A comprehensive assessment of school starting times in Canada was done in 2016. Researchers wanted to see how this parameter correlated with the quantity of sleep the students were getting. They collected data from 362 schools in Canada, and they surveyed nearly 30,000 students aged 10 to 18. They found out that the average starting time was 8.43 am. And even though students slept for over 8 and a half hours on average on a school night, 60% still felt fatigued in the morning. For every 10 minute delay in starting time, students got 3.2 more minutes of sleep; they were 1.6% more likely to get sufficient sleep, and also 2.1% less likely to feel tired in the morning. As the students who were attending school later reported to get more sleep and feel well-rested in the morning, it just builds a larger case to why we should just quit torturing our kids with early morning wake-ups.

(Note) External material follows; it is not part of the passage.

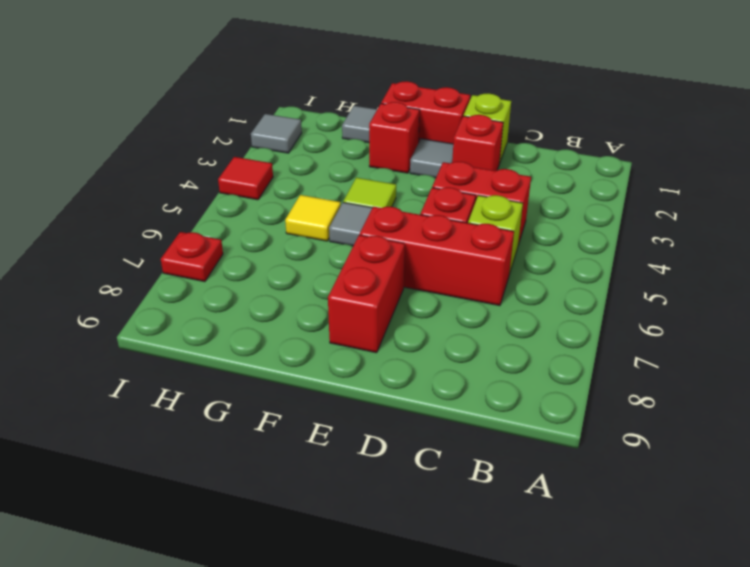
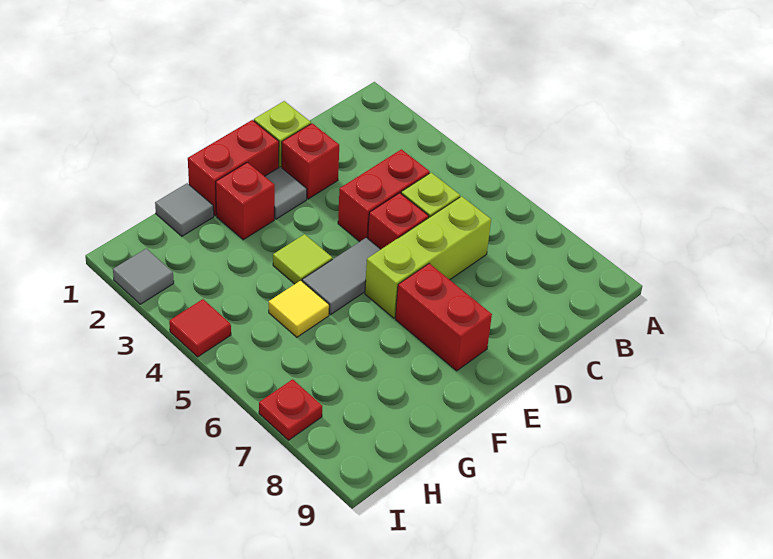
red brick C6:E6 level 1 -> lime brick C6:E6 level 1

A study done in 2014 by the University of Minnesota, followed over 9,000 students from 8 different public schools. Their goal was to see how the later start time correlated academic performance, overall health, and well-being of students.
The results were not surprising, as the later start times enabled 60% of students to get at least 8 hours of sleep, which is a bare minimum for teenagers. Start of 8.35 am or later meant significantly improved academic performance. Students had higher grades in core subjects such as maths, science, English and social studies. They also performed better on state and national tests. Students’ attendance improved, as there are less sick days because of the better sleep quality, while their daytime fatigue decreased. Students who slept less than 8 hours per night, reported significantly higher symptoms of depression, anxiety, caffeine and substance use. Their grades and overall performance was also much lower. Another key finding is that when a school changed starting time from 7.35 to 8.55 am; there was a massive 70% decrease in teenage car crashes. Sleep-deprived kids were also observed to be more sedentary and prone to junk food, as exercise, eating healthy and sleeping well are all tied together.
A study of nearly 10,000 students from 2008 showed consistent results. Researchers analyzed the effects of one-hour delay on students and car crash accidents. They found out that the total sleep time of students increased by 12 to 36 minutes depending on the grade. The percentage of students getting 8 or more hours of rest risen from 37.5% to 50%, as did the number of kids having at least 9 hours (6.3% to 10.8%). Car crash rates were lower by 16.5%.
Is Changing School Start Times Too Complicated?
Getting sufficient sleep, better academic performance, being well-rested during the day, mood improvement, fewer signs of mental health disorders, lower car crash rates, there are just too many benefits to moving delaying school starts. But why aren’t we doing it?
The main concern that the officials have for this is the cost. They said it would just take too much money, with the most significant chunk going to the adaptation of bus schedules. Current schedules are fitted to high and elementary school needs, so changing this would probably mean that there would need to employ more drivers and rent more buses, which cost a lot. However, if it benefits our children so much, is it really important?
Few researchers have gone as far as predicting that we would economically have a lot of benefits from school delay. There would be far fewer car crashes, and the improved academic performance and better education would mean more economic gain. Not to mention that obesity, suicide, mental disorders, and other health issue rates would drop, which is all beneficial to the economy as well. Let’s cut out all the excuses and do what’s right for our children according to scientific research, and that is delaying school start to 8.30 am or later.